Tuesday, October 20, 2009

The comforts of staying

I bought some hot apple cider this afternoon and took a walk around Boulder, fogging up my sunglasses with cinnamon-nutmeg steam.

I forget how much I love autumn. I wrote a short story last year about "the season of turmeric and spices, of osmanthus and scarf-worn longing." Today there was a scarf — a red one, my favorite, that my friend Christian bought for me in India — but there was no longing. Just appreciation, a kind of breath-driven inner peace, the kind you feel after a deep stretch.

I love knowing a city so well. I know that when I walk past a certain cafe that my best friend's boyfriend will be in there, working away on his next book. I know that the bathroom code to the local bookstore changes every week, and I always remember it until it no longer works. I know which intersections are always okay to cross even when the lights are green, because they're hardly ever used.

I know it will take me 12.5 minutes to walk from my work to my favorite local gourmet deli, where I harass them for their wild Alaskan house-cured salmon. I love learning through Facebook that a favorite cafe — where Christian and I would discuss our impending plans to travel the world over mochas and scones — is now serving hot apple cider, made from locally-grown apples; I love that I can walk there from my job, which is less than .5 miles away, because everything is less than .5 miles away.

I love that last night, as I was eating a delicious squash risotto with my close girl friend at my favorite restaurant, the bar manager — also my ex and friend — pointed at a table of diners and said, "They grew that squash you're eating."

I love feeling like I'm the only one who knows where a beautiful tea house is right downtown, because there's hardly anyone there. I love having places to retreat outside of my home, and not having every inch of my city crowded with people.

I love knowing that at least one out of five of my closest friends will likely be at the local "herban" bar at any given point on a late afternoon, working on art, illustration, writing, or just drinking jun.

I like growing, and discovering that when I really want to live in a place — the settle-down kind of live — it will probably be a smaller city, because I just like knowing. My life is filled with going and staying, but I am gaining so much in the process.

And when it comes to Boulder — I'm so glad I stayed.

Monday, October 19, 2009

Perfumed chaos and the lack of middles

I am a wreck.

I am so on top of things for my leaving-the-country move that it is driving me insane.
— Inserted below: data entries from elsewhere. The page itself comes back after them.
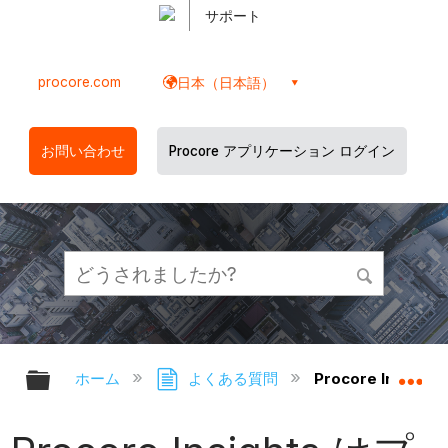
サポート
procore.com
日本（日本語）
お問い合わせ
Procore アプリケーション ログイン
グローバル階層を展開/折りたたむ
グ
ホーム
よくある質問
Procore Ins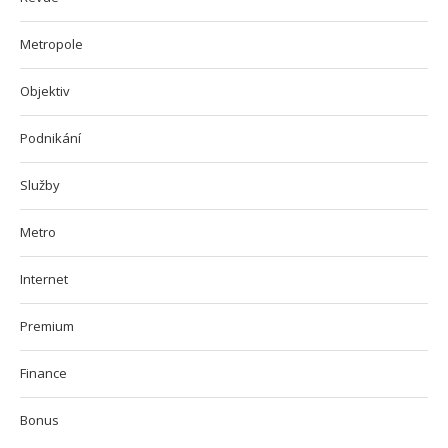
Metropole
Objektiv
Podnikání
Služby
Metro
Internet
Premium
Finance
Bonus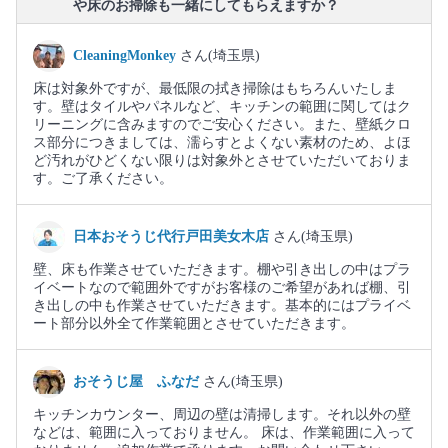
や床のお掃除も一緒にしてもらえますか？
CleaningMonkey
さん(埼玉県)
床は対象外ですが、最低限の拭き掃除はもちろんいたしま
す。壁はタイルやパネルなど、キッチンの範囲に関してはク
リーニングに含みますのでご安心ください。また、壁紙クロ
ス部分につきましては、濡らすとよくない素材のため、よほ
ど汚れがひどくない限りは対象外とさせていただいておりま
す。ご了承ください。
日本おそうじ代行戸田美女木店
さん(埼玉県)
壁、床も作業させていただきます。棚や引き出しの中はプラ
イベートなので範囲外ですがお客様のご希望があれば棚、引
き出しの中も作業させていただきます。基本的にはプライベ
ート部分以外全て作業範囲とさせていただきます。
おそうじ屋 ふなだ
さん(埼玉県)
キッチンカウンター、周辺の壁は清掃します。それ以外の壁
などは、範囲に入っておりません。 床は、作業範囲に入って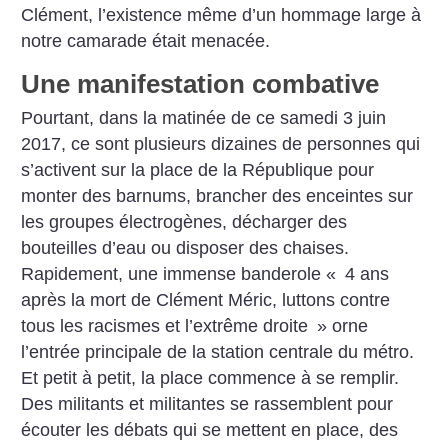
Clément, l’existence même d’un hommage large à
notre camarade était menacée.
Une manifestation combative
Pourtant, dans la matinée de ce samedi 3 juin
2017, ce sont plusieurs dizaines de personnes qui
s’activent sur la place de la République pour
monter des barnums, brancher des enceintes sur
les groupes électrogènes, décharger des
bouteilles d’eau ou disposer des chaises.
Rapidement, une immense banderole «
4 ans
après la mort de Clément Méric, luttons contre
tous les racismes et l’extrême droite
» orne
l’entrée principale de la station centrale du métro.
Et petit à petit, la place commence à se remplir.
Des militants et militantes se rassemblent pour
écouter les débats qui se mettent en place, des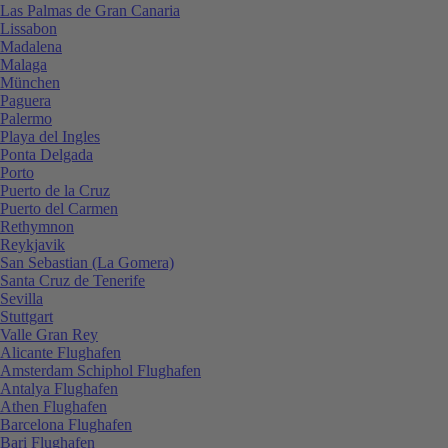
Las Palmas de Gran Canaria
Lissabon
Madalena
Malaga
München
Paguera
Palermo
Playa del Ingles
Ponta Delgada
Porto
Puerto de la Cruz
Puerto del Carmen
Rethymnon
Reykjavik
San Sebastian (La Gomera)
Santa Cruz de Tenerife
Sevilla
Stuttgart
Valle Gran Rey
Alicante Flughafen
Amsterdam Schiphol Flughafen
Antalya Flughafen
Athen Flughafen
Barcelona Flughafen
Bari Flughafen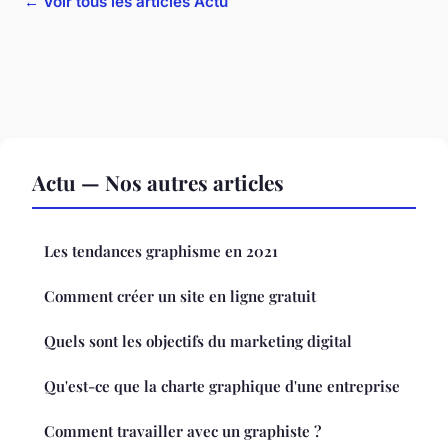
← Voir tous les articles Actu
Actu — Nos autres articles
Les tendances graphisme en 2021
Comment créer un site en ligne gratuit
Quels sont les objectifs du marketing digital
Qu'est-ce que la charte graphique d'une entreprise
Comment travailler avec un graphiste ?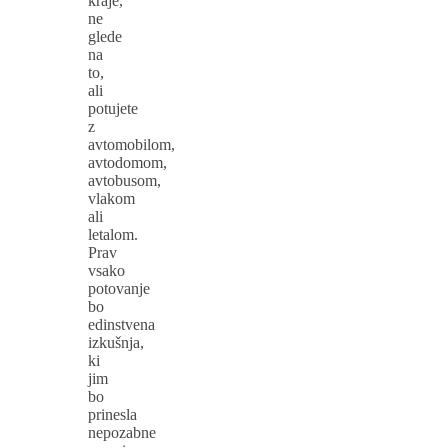
kraje,
ne
glede
na
to,
ali
potujete
z
avtomobilom,
avtodomom,
avtobusom,
vlakom
ali
letalom.
Prav
vsako
potovanje
bo
edinstvena
izkušnja,
ki
jim
bo
prinesla
nepozabne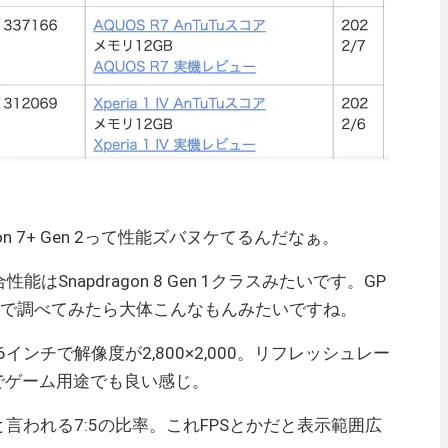
on 7+ Gen 2って性能ズバヌケてるんだなぁ。
合性能はSnapdragon 8 Gen 1クラスみたいです。GP
ので調べてみたら大体こんなもんみたいですね。
インチで解像度が2,800×2,000。リフレッシュレー
のでゲーム用途でも良い感じ。
言われる7:5の比率。これFPSとかだと表示範囲広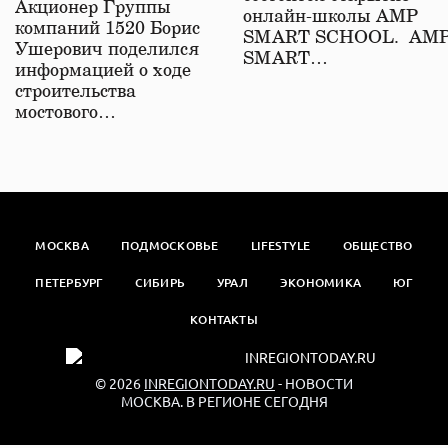
Акционер Группы
онлайн-школы АМР
компаний 1520 Борис
SMART SCHOOL. АМ
Ушерович поделился
SMART…
информацией о ходе
строительства
мостового…
МОСКВА
ПОДМОСКОВЬЕ
LIFESTYLE
ОБЩЕСТВО
ПЕТЕРБУРГ
СИБИРЬ
УРАЛ
ЭКОНОМИКА
ЮГ
КОНТАКТЫ
© 2026
INREGIONTODAY.RU
- НОВОСТИ
МОСКВА. В РЕГИОНЕ СЕГОДНЯ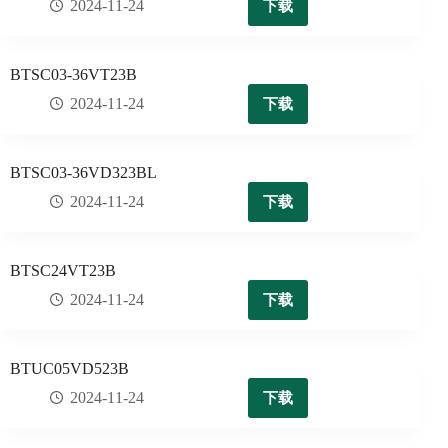
下载
2024-11-24
BTSC03-36VT23B
下载
2024-11-24
BTSC03-36VD323BL
下载
2024-11-24
BTSC24VT23B
下载
2024-11-24
BTUC05VD523B
下载
2024-11-24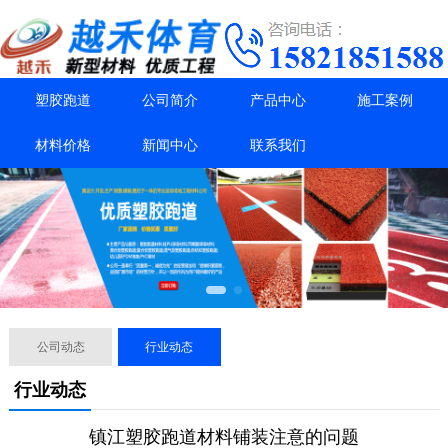
塑胶跑道
公司简介
产品中心
施工案例
材料价格
新闻中心
联系我们
公司动态
行业动态
行业动态
镇江塑胶跑道材料铺装注意的问题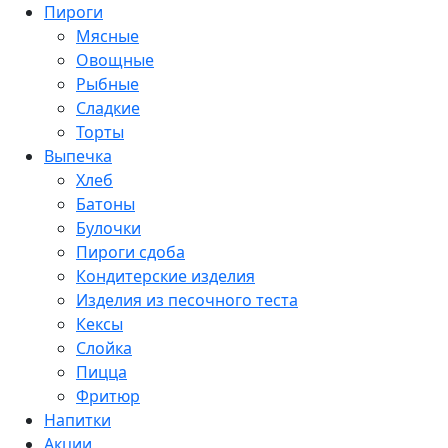
Пироги
Мясные
Овощные
Рыбные
Сладкие
Торты
Выпечка
Хлеб
Батоны
Булочки
Пироги сдоба
Кондитерские изделия
Изделия из песочного теста
Кексы
Слойка
Пицца
Фритюр
Напитки
Акции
I tried to pay a parking ticket too early, before the city of Denver even put the citation number into their database. Then I tried to pay it again, and again, for a total of three times, and it is still not there.

The problem with this is that there is no middle ground for me. I am either on top of things, or I am not. I can either pay this ticket now, or when I come back from Spain I will owe the city of Denver enough money to build some new high-tech infrastructure.

I was talking to my sister Kristi about this when I went to Hawaii for her wedding a few weeks ago. There are people who are good at beginnings (starting projects, maybe not so good at follow-through) and those who are good at endings (final pushes, the procrastinators who do their best work at midnight before deadline). And everything in between, every combination therein. Some are good at all (Obama? maybe?).

I am a beginning and ending person. I've seen this in myself in all aspects of life, even in chess games. I am really great at opening and end-game, but in the middle I become so confused and lose my queen.

And now I am acting like I am moving out tomorrow. There are a lot of things going on for me — loneliness, anxiety, fear of the unknown, appetite issues, mild depression, fear of nighttime — but I don't want to sit with my emotions right now because they are too pointy. I am trying to outrun them by remaining chaotically busy.

What I do know is that when I come back to the states, all of my best clothes are going to smell like Glad Forceflex perfumed garbage bags (the label said "odor eliminating," not "odor infusing"), for better or worse. And in two weeks — I won't be thinking about this at all until I return, whenever that may be.

I just need to breathe some Spanish air. Now.